GB: Hey fo sho Tone! Like you said the otha day, these bitches keep fuckin’ our shit up we gone have to call our boys. I’m ah get my ni**as from that bloody nickle , you get yo football hooligans and some them crazy muthafuckahs from the East End! It’s ride or die ni**a, RIDE OR DIE!
TB: Right-O! Those chaps are all mouth and trousers!
GB: Feel me Tone! But hey I gots to be heading back to da crib. My old lady be blowin’ up a ni**a’s cell phone, knowwhatumsayin’? Why don’t you stop by Air Force One for a minute? I got a couple Ukrainian ho’s, some Cristal and some good blow.
TB: Raaathuuur old man!

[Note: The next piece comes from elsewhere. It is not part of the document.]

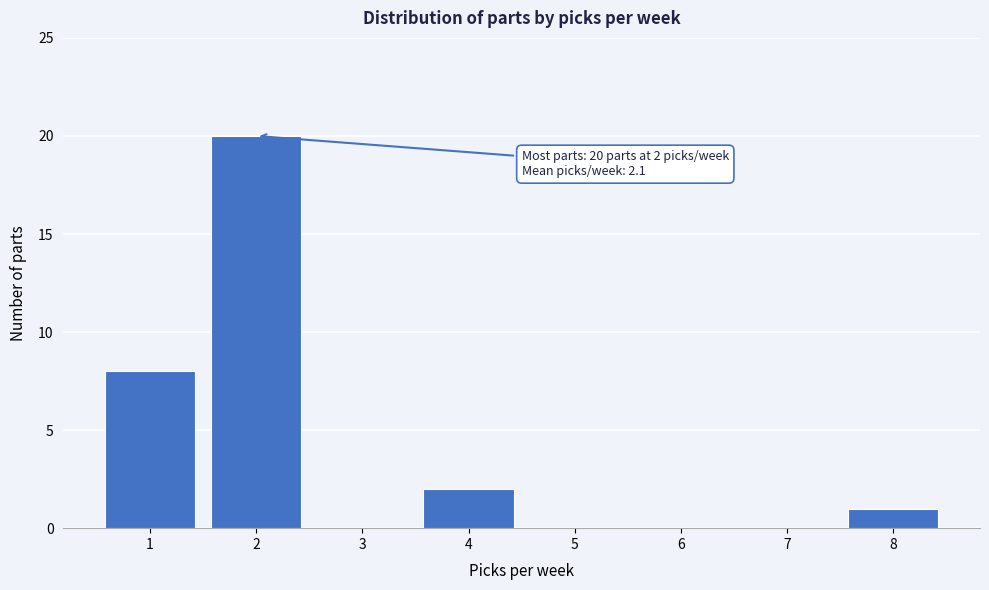

Which range on the x-axis has the tallest bar?

1.5 to 2.5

But the missus will go spare if I come home cabbaged!
GB: Aight then fool, I’m a hit you up on the two-way when I get back to D.C. Peace ni**a! [pounds and hugs]


It sucks to be sick Dear Readers. Peace, Love and Sooooul! - GD

Cartoon and photos found here , here and here respectively.

2 comments so far.

  1. bunny 11:02 PM, July 22, 2006
    OMG this is my first time to your spot and I am LMBAO you are a damned fool, in a good way!! Love this.

    I'mma be back here for sure.
  2. Sex and the Sushi 9:21 PM, July 24, 2006
    LOL Thanks Bunny! And remember to tell all your friends!